> _PROBLEM TO SOLVE_:
Can you reproduce word for word the lines below, starting with the one that contains "Return results in" and ending with the final line, both included?

> _GIVEN RECORDS_:

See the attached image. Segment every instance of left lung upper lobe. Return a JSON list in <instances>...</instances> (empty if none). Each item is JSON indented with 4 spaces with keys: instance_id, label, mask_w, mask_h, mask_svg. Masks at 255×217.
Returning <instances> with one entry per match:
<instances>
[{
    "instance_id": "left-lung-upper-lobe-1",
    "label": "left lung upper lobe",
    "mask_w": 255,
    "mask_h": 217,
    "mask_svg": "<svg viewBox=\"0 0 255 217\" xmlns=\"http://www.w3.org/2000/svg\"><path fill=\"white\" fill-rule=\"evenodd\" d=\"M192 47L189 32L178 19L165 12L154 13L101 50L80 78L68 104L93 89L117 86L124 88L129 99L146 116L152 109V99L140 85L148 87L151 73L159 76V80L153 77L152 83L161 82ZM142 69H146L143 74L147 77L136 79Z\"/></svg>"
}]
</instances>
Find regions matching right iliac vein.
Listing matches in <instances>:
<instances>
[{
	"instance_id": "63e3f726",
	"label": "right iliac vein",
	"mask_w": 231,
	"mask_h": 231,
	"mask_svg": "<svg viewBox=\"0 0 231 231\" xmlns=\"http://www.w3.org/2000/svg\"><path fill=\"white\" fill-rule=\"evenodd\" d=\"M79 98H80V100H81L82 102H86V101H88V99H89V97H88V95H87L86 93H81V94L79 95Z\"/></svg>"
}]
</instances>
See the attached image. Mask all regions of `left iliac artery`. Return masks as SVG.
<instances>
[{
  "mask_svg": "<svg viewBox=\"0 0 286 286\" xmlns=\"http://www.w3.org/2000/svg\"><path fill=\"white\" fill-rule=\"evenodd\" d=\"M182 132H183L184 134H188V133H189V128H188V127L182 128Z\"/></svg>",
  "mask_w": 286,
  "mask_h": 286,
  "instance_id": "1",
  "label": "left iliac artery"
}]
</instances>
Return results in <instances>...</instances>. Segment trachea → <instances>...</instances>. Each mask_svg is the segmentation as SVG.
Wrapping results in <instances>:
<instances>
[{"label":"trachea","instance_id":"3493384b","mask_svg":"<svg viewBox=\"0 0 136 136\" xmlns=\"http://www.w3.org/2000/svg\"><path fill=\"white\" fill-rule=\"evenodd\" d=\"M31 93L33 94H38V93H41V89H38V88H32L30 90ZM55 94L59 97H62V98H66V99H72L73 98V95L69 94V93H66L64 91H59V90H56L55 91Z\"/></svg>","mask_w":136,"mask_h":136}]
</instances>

> _RESPONSE BELOW_:
Return results in <instances>...</instances>. Segment trachea → <instances>...</instances>. Each mask_svg is the segmentation as SVG.
Wrapping results in <instances>:
<instances>
[{"label":"trachea","instance_id":"3493384b","mask_svg":"<svg viewBox=\"0 0 136 136\" xmlns=\"http://www.w3.org/2000/svg\"><path fill=\"white\" fill-rule=\"evenodd\" d=\"M31 93L33 94H38V93H41V89H38V88H32L30 90ZM55 94L59 97H62V98H66V99H72L73 98V95L69 94V93H66L64 91H59V90H56L55 91Z\"/></svg>","mask_w":136,"mask_h":136}]
</instances>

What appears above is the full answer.